## [WORK TO COMPLETE]
Return the lines of the data below starting at the one holding "[00:03.128]" and ending at the one holding "26: (870, 263, 155.75)", word for word, leaving every picture out.

- Opening Delimiter -

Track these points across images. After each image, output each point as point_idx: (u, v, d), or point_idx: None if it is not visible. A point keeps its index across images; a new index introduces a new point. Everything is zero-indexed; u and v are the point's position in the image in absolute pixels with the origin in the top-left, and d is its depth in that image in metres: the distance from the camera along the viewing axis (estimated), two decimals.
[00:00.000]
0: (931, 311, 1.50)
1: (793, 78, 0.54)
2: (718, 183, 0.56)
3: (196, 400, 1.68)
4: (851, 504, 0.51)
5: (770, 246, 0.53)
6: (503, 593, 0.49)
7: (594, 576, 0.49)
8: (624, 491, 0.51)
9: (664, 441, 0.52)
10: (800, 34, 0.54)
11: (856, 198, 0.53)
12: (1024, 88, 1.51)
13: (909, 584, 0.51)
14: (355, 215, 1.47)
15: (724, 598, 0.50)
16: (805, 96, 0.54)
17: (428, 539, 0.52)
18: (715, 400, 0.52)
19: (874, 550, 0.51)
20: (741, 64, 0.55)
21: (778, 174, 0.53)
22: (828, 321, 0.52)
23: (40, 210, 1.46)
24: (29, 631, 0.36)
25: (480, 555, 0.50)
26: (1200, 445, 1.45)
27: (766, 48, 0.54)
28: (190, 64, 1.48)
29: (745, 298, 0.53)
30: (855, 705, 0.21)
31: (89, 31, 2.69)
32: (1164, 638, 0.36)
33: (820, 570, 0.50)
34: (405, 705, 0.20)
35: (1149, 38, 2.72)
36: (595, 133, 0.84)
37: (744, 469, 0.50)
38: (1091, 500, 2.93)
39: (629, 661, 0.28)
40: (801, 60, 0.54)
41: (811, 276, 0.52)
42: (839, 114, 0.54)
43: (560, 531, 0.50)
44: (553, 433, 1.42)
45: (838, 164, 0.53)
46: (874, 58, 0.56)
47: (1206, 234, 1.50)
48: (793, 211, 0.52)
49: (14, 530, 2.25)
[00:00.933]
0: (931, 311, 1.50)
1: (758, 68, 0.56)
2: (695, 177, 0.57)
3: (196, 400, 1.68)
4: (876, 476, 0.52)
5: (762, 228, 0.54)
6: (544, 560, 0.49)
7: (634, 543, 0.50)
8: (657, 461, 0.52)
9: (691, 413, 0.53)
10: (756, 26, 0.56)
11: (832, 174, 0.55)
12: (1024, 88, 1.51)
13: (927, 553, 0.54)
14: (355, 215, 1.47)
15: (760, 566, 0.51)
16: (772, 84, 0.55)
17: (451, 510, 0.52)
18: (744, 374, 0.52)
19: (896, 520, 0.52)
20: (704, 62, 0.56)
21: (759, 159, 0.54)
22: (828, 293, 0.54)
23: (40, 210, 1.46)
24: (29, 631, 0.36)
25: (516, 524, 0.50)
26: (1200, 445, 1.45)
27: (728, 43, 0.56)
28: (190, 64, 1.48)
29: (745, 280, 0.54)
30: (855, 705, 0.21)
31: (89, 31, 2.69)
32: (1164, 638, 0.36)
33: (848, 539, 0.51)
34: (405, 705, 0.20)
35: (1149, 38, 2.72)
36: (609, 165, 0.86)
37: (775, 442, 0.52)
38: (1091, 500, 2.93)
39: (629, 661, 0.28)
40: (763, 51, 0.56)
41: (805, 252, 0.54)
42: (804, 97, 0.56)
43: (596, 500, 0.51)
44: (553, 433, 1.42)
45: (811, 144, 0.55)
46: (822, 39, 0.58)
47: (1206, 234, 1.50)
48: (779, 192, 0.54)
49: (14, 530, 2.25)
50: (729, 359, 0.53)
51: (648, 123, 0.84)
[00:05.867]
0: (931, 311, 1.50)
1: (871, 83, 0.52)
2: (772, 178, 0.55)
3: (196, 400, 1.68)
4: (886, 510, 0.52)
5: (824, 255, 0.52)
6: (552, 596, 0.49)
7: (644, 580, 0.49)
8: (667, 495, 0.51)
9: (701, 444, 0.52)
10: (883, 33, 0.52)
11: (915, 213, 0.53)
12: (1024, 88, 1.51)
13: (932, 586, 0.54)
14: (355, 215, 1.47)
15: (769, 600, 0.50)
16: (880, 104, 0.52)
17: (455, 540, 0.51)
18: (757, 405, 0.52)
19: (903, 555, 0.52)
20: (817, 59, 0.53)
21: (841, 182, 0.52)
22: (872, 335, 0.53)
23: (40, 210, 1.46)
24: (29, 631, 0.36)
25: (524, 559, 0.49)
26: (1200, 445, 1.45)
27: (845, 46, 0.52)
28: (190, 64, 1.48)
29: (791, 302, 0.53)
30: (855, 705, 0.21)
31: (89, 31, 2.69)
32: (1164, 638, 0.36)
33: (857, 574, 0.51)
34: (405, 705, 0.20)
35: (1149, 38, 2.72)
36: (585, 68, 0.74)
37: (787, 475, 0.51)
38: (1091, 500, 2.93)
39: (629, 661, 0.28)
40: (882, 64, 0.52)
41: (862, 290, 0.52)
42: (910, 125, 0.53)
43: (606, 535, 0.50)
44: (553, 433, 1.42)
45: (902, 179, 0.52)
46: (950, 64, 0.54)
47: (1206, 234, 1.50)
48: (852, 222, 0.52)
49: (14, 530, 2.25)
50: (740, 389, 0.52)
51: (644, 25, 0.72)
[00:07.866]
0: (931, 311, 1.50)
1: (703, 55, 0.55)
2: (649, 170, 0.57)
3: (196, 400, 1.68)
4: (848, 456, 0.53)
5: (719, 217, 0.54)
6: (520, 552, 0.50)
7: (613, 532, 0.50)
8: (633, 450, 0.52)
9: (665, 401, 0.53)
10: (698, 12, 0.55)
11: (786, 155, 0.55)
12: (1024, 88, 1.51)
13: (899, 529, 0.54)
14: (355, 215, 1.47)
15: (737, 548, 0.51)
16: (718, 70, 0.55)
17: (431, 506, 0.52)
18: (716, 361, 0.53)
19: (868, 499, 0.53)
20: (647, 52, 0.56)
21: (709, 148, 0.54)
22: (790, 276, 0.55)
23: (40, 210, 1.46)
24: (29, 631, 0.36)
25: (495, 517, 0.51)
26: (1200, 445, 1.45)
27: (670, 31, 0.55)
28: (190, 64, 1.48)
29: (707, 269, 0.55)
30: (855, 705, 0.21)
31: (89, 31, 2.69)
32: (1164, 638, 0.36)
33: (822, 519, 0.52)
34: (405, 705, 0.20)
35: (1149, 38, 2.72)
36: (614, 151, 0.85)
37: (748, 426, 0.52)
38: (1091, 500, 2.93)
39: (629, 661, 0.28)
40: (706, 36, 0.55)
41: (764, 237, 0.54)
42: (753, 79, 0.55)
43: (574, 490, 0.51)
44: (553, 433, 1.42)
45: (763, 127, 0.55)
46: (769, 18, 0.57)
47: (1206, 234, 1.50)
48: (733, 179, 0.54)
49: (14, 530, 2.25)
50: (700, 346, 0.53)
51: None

- Closing Delimiter -
- Opening Delimiter -

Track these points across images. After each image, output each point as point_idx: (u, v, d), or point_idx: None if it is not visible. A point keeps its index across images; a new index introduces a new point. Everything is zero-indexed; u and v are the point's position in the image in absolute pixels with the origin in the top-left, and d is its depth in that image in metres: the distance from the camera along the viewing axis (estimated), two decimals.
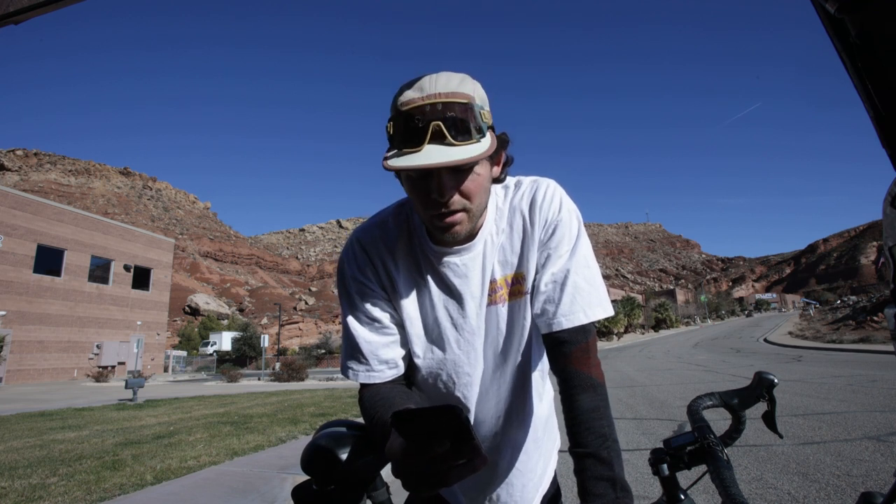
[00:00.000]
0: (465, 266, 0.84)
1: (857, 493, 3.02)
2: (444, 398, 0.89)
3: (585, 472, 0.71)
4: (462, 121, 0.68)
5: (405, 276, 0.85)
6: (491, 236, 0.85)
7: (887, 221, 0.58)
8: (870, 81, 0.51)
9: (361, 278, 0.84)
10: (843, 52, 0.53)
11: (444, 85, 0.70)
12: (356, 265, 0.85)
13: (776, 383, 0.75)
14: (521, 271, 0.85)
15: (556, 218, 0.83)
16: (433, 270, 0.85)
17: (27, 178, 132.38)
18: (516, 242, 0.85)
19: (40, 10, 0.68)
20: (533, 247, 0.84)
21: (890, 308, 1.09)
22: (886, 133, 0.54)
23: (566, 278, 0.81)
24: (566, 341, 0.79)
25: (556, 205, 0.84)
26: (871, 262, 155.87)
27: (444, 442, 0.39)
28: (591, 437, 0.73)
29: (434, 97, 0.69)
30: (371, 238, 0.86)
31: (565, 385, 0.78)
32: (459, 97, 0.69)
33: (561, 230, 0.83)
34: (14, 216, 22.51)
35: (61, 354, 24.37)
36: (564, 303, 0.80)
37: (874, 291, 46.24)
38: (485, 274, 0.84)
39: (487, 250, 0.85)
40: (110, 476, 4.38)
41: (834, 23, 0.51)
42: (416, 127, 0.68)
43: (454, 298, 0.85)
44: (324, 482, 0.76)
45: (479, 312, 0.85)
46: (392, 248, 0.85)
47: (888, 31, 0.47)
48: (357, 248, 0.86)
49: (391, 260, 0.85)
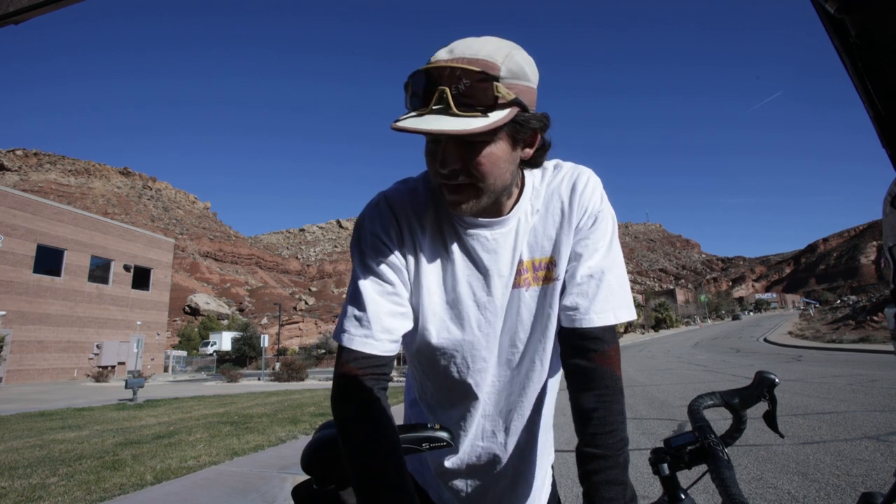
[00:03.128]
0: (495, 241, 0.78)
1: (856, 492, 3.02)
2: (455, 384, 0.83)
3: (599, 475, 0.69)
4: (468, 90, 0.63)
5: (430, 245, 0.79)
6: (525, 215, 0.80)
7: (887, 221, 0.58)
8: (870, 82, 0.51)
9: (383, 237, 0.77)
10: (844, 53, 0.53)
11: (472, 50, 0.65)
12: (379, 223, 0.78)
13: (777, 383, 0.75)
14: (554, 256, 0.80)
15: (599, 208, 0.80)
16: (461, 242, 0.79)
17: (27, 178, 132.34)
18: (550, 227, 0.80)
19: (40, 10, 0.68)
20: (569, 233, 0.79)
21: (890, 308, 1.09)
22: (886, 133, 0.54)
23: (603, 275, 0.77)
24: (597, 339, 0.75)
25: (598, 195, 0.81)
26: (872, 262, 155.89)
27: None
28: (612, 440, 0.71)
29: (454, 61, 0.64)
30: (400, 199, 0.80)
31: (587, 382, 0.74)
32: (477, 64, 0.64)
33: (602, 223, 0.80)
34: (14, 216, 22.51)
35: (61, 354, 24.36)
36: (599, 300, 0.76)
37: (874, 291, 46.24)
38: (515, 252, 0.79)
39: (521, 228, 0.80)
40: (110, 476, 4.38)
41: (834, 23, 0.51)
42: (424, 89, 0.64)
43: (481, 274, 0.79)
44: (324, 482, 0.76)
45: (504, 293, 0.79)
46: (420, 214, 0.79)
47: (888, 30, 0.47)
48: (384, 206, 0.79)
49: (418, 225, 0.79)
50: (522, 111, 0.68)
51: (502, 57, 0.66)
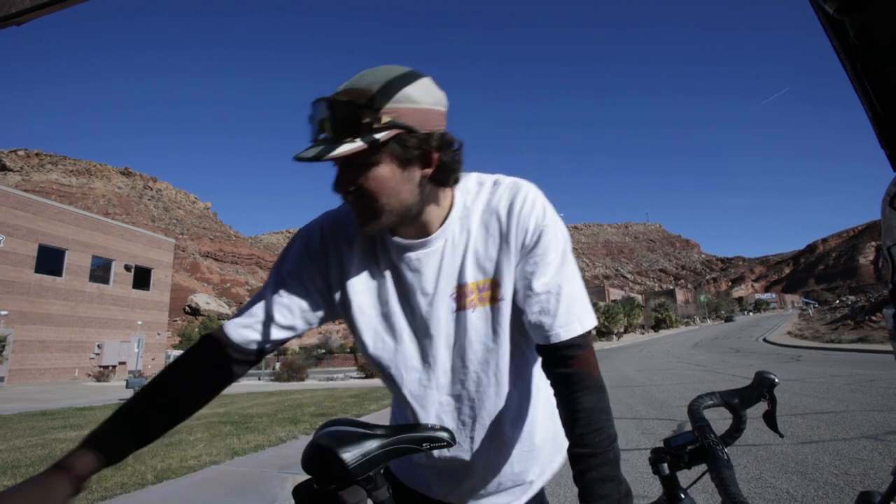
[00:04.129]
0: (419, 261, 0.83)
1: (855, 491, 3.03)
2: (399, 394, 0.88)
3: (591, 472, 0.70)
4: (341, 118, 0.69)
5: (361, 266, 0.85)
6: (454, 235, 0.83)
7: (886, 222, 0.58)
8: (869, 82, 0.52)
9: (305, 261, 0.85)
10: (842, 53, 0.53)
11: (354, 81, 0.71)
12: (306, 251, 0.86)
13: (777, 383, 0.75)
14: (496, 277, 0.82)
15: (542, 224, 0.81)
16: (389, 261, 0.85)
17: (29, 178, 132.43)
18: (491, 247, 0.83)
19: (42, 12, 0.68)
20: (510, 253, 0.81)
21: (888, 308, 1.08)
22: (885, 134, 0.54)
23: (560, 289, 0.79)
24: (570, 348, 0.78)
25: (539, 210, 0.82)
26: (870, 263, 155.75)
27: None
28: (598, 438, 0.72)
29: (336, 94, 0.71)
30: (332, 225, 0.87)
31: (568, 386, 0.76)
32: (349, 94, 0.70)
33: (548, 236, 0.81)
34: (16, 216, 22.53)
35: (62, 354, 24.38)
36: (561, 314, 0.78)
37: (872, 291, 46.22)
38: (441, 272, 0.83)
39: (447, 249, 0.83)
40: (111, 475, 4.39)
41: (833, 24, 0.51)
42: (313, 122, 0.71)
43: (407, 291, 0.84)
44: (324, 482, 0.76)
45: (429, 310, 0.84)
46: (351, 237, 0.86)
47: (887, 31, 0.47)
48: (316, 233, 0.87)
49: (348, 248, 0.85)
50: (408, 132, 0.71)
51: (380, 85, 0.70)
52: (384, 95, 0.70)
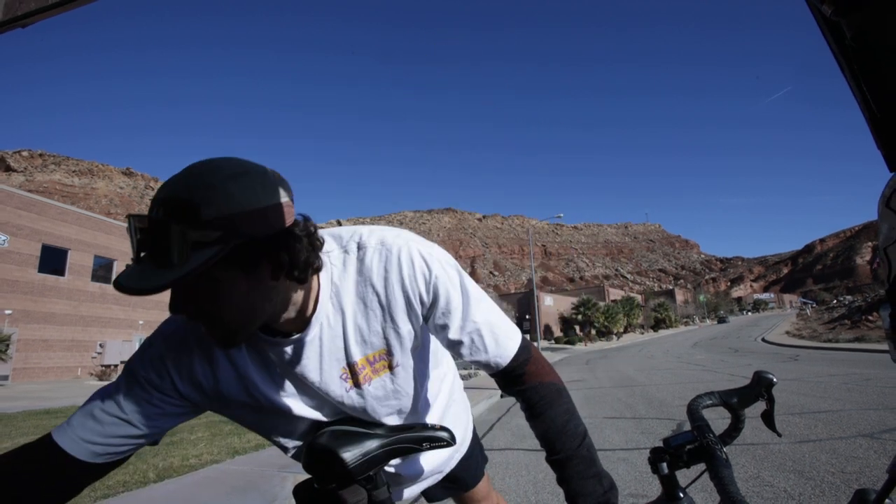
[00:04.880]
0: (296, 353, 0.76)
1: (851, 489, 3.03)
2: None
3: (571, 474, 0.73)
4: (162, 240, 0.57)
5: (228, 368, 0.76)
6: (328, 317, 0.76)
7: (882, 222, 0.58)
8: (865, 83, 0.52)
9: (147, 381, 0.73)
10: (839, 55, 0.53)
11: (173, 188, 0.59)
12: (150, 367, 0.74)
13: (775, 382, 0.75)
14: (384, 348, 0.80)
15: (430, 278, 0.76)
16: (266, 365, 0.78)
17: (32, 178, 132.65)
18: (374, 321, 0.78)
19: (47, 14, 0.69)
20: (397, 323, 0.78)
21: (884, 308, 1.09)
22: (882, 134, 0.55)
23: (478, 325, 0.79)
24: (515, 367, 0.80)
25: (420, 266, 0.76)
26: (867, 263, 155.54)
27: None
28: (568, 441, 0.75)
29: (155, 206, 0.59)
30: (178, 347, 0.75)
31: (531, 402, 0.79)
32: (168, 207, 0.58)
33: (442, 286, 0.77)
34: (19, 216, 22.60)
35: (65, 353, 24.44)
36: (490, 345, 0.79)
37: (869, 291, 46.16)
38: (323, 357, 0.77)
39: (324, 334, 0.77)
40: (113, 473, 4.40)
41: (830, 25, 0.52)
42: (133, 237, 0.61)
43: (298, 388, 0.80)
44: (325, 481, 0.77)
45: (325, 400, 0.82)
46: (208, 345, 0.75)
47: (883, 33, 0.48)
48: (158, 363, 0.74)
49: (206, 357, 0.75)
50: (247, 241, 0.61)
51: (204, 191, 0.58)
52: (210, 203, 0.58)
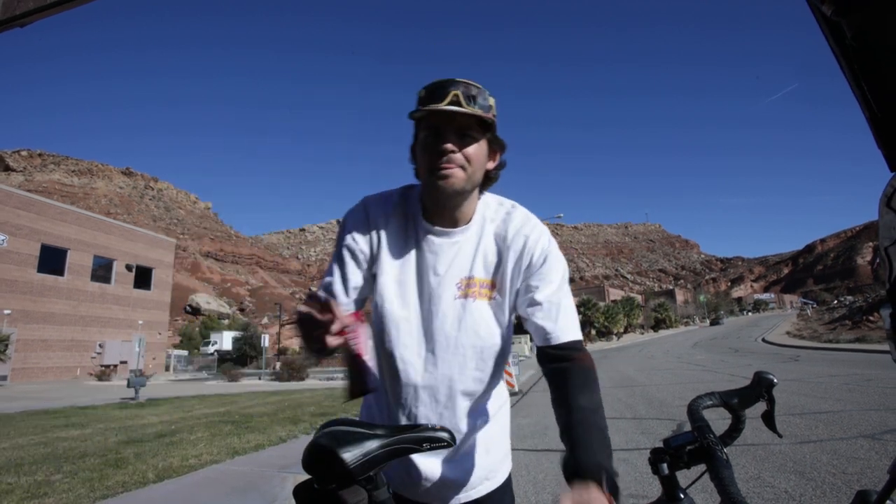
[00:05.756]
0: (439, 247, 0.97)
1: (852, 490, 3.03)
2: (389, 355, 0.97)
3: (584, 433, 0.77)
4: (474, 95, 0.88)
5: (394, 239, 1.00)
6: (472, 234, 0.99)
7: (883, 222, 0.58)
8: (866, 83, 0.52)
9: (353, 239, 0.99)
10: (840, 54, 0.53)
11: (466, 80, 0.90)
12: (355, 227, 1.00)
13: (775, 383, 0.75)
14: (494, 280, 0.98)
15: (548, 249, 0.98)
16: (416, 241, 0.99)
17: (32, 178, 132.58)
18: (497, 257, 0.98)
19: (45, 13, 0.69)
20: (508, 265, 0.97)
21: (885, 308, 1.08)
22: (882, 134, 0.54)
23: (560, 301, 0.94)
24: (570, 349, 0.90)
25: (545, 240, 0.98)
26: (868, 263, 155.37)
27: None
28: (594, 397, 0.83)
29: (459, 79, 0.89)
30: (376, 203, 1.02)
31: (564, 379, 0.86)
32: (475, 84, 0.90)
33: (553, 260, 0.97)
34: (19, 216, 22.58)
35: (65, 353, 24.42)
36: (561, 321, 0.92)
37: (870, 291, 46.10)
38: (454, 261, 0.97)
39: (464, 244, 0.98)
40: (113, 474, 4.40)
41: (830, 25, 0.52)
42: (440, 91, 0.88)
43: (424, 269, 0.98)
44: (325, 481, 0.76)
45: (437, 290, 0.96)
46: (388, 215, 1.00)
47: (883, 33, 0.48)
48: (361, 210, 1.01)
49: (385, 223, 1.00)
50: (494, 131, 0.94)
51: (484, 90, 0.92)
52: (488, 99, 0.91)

- Closing Delimiter -

## [RESPONSE]
[00:03.128]
0: (495, 241, 0.78)
1: (856, 492, 3.02)
2: (455, 384, 0.83)
3: (599, 475, 0.69)
4: (468, 90, 0.63)
5: (430, 245, 0.79)
6: (525, 215, 0.80)
7: (887, 221, 0.58)
8: (870, 82, 0.51)
9: (383, 237, 0.77)
10: (844, 53, 0.53)
11: (472, 50, 0.65)
12: (379, 223, 0.78)
13: (777, 383, 0.75)
14: (554, 256, 0.80)
15: (599, 208, 0.80)
16: (461, 242, 0.79)
17: (27, 178, 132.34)
18: (550, 227, 0.80)
19: (40, 10, 0.68)
20: (569, 233, 0.79)
21: (890, 308, 1.09)
22: (886, 133, 0.54)
23: (603, 275, 0.77)
24: (597, 339, 0.75)
25: (598, 195, 0.81)
26: (872, 262, 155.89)
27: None
28: (612, 440, 0.71)
29: (454, 61, 0.64)
30: (400, 199, 0.80)
31: (587, 382, 0.74)
32: (477, 64, 0.64)
33: (602, 223, 0.80)
34: (14, 216, 22.51)
35: (61, 354, 24.36)
36: (599, 300, 0.76)
37: (874, 291, 46.24)
38: (515, 252, 0.79)
39: (521, 228, 0.80)
40: (110, 476, 4.38)
41: (834, 23, 0.51)
42: (424, 89, 0.64)
43: (481, 274, 0.79)
44: (324, 482, 0.76)
45: (504, 293, 0.79)
46: (420, 214, 0.79)
47: (888, 30, 0.47)
48: (384, 206, 0.79)
49: (418, 225, 0.79)
50: (522, 111, 0.68)
51: (502, 57, 0.66)
[00:04.129]
0: (419, 261, 0.83)
1: (855, 491, 3.03)
2: (399, 394, 0.88)
3: (591, 472, 0.70)
4: (341, 118, 0.69)
5: (361, 266, 0.85)
6: (454, 235, 0.83)
7: (886, 222, 0.58)
8: (869, 82, 0.52)
9: (305, 261, 0.85)
10: (842, 53, 0.53)
11: (354, 81, 0.71)
12: (306, 251, 0.86)
13: (777, 383, 0.75)
14: (496, 277, 0.82)
15: (542, 224, 0.81)
16: (389, 261, 0.85)
17: (29, 178, 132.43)
18: (491, 247, 0.83)
19: (42, 12, 0.68)
20: (510, 253, 0.81)
21: (888, 308, 1.08)
22: (885, 134, 0.54)
23: (560, 289, 0.79)
24: (570, 348, 0.78)
25: (539, 210, 0.82)
26: (870, 263, 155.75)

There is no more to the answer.